▶ [Tasks and exercises]
• 1. Name the eight options listed in the text on alternatives to the insurance mandate.
• 2. According to the text on alternatives to the insurance mandate, how many people has Jon Gruber estimated would gain coverage under auto enrollment?
• 3. Give a two-sentence summary of the text on alternatives to the insurance mandate.

1. Single Payer or Medicare for all – The constitutionality of using tax dollars to provide health coverage is not in doubt (see: Medicare, Medicaid). But, given the political landscape, this is probably the most improbable solution.

2. Public option – The court opposed to requiring Americans to buy a private product. By adding a public option you’re possibly eliminating that problem and even lowering premiums (and in turn, government expenditures on subsidies).

3. Auto enrollment - An individual is automatically enrolled in insurance unless she or he opts out. This obviously would only apply to people with employer coverage and those employers could have an incentive to lower their health care spending by actively discouraging workers to opt of insurance and younger employees would be more prone to go without coverage. Jon Gruber has estimated that approximately 24 million will gain coverage.

4. Late enrollment penalty - An individual can opt-in to insurance but pay a penalty for enrolling at a later date. But how will this work? Will the government really tell a 30-year-old individual with cancer that they can’t get insurance coverage because they didn’t sign up when they were 27 years old? And of course, if younger people stay out of the risk pool, costs will skyrocket. A similar proposal would allow insurers to charge applicants higher deductibles.

5. Multi-year waiver – People can opt out of buying insurance, but for a price. They’d have to sign a waiver on their tax return saying they would be ineligible for federal subsidies for a certain period of time, such as five years.

6. Open enrollment period – Individuals who purchase insurance after a certain pre-determined open period have to pay a lot more for coverage. This option can suffer from the same problem as number 4 (lower participation would lead to higher premiums since healthy people would stay out of the risk pool).

7. Encourage states to adopt their own mandate – As the Massachusetts example proved, there are no Constitutional objections there. States are well within their right to require people to purchase coverage.

8. Rewrite the mandate as a tax – What Congress should have done in the first place, since, as the court explained, it wouldn’t have any objection to Congress taxing (rather than penalizing) people without insurance.

Unfortunately, it is very hard to “score” these alternatives and I’m not aware of any economists (outside of Gruber) who have modeled the coverage and premium rates for these options. One big advantage of the mandate is that it has already succeeded in lowering the number of uninsured (see Massachusetts) and if we go down any other road, we could end up insuring far less people at a higher cost.

▶ [Data to examine]
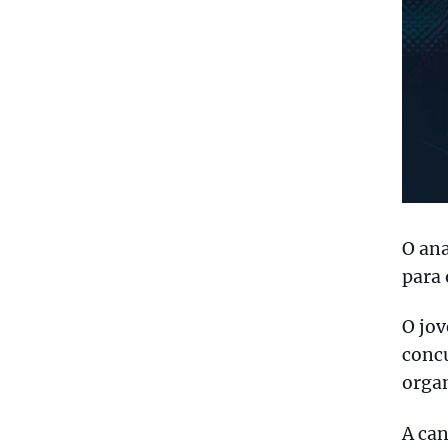
O ana
para 
O jov
conc
orga
A can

▶ [Answers]
• 1.
1. Single Payer or Medicare for all
2. Public option
3. Auto enrollment
4. Late enrollment penalty
5. Multi-year waiver
6. Open enrollment period
7. Encourage states to adopt their own mandate
8. Rewrite the mandate as a tax

• 2. Approximately 24 million.

• 3. The text lists eight alternatives to the mandate, such as single payer, a public option, auto enrollment, enrollment penalties, waivers, state mandates and rewriting the mandate as a tax, and notes weaknesses of several, such as higher costs when younger or healthy people stay out of the risk pool. It concludes that these options are hard to score and that the mandate has the advantage of having already lowered the number of uninsured, while other roads could insure far fewer people at a higher cost.